PASSAGE:
--- START ---

Saving West from fires carries big tab
| EVERGREEN, COLO.
At the height of the Hayman Fire, when wind drove the flames toward the Denver suburbs, pilots dumped planeload after planeload of fire-snuffing slurry. The price: $8,000 per drop.
Now, thanks in part to those costly plane runs, the fire is contained, with remnant swirls of wood smoke wisping just over the first of the ridge Rockies near metropolitan Denver.
But as firefighters break camp, a different kind of fire-related drama is beginning: Paying for what could become the most expensive fire season ever.
The tab for fighting the Hayman Fire alone exceeded $1 million a day as the blazing inferno ripped through 138,000 acres of woodlands in a nearly month-long burn.
Multiply those costs the fire season stretches through fall, and as of early July some two dozen big blazes were active in nine western states and it becomes clear that wildfires are suppressed not only by airplane-drops and crews with shovels, but also by a deluge of taxpayer money.

--- END ---

INFORMATION SHOWN:
--- START ---

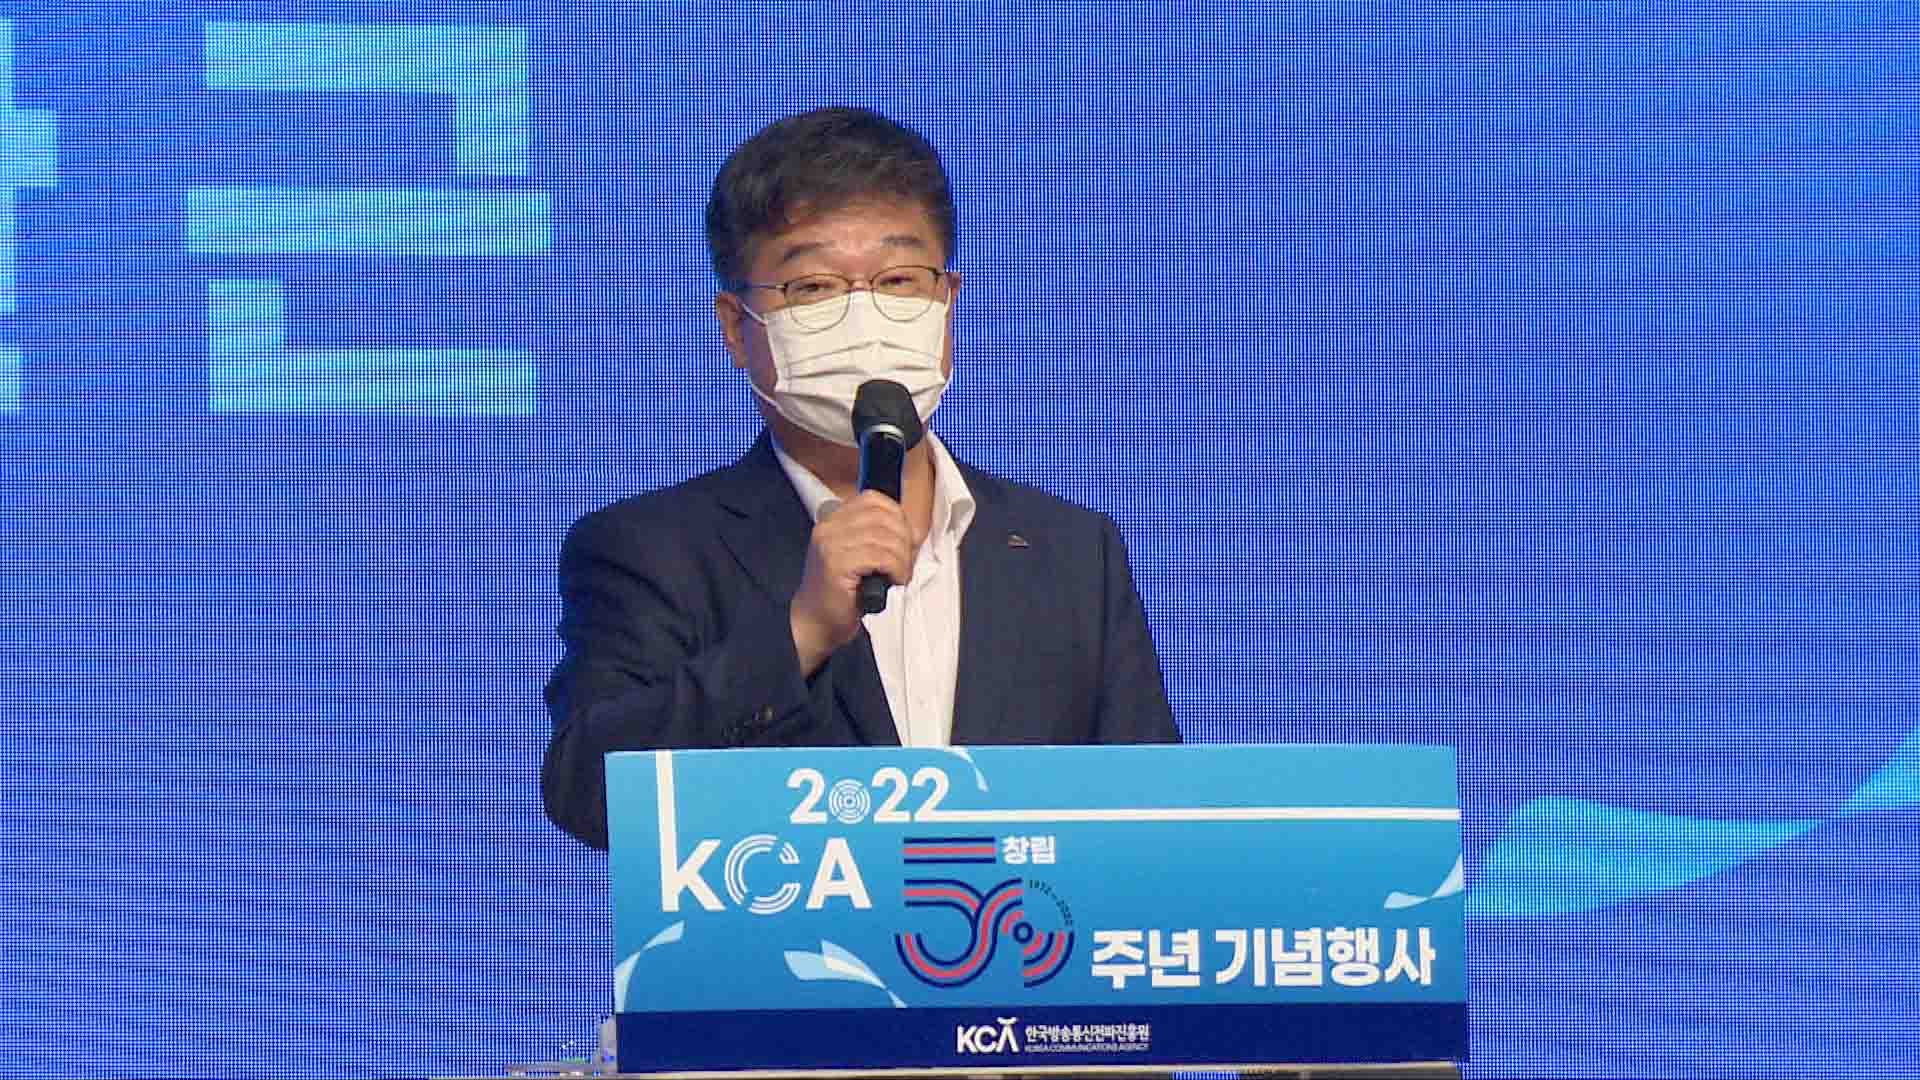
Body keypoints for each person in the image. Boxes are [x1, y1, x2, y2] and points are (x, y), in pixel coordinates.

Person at [541, 106, 1178, 850]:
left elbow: (1156, 823)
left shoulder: (1068, 550)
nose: (864, 317)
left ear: (947, 303)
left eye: (899, 280)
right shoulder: (653, 549)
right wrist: (801, 633)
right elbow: (593, 794)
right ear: (737, 327)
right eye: (813, 287)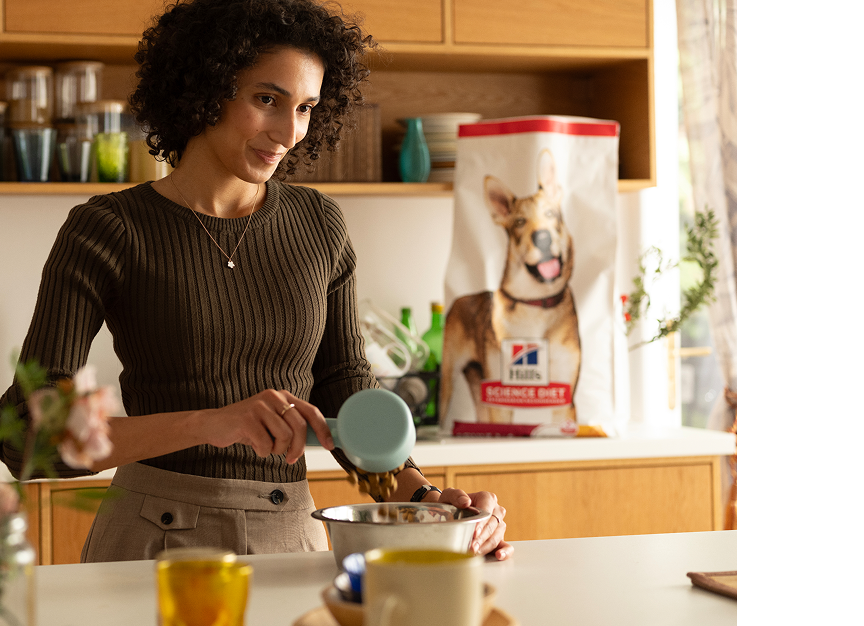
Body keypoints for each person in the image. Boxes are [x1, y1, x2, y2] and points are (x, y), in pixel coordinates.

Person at [0, 0, 512, 563]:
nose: (289, 132)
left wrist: (434, 504)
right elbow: (28, 434)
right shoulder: (109, 228)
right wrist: (212, 423)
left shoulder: (320, 223)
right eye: (267, 99)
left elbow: (343, 391)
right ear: (204, 87)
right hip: (153, 541)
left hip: (291, 536)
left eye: (306, 108)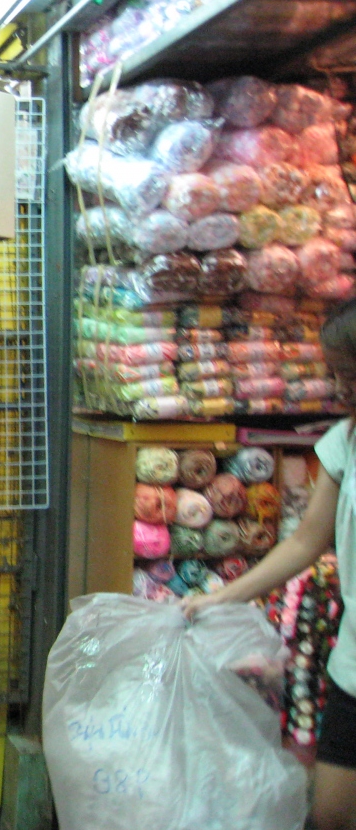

--- END ---

TASK DETAILS:
According to the article on the cost of fighting Western wildfires, how much did each slurry drop cost during the Hayman Fire?

ANSWER TO THIS EXERCISE:
$8,000 per drop.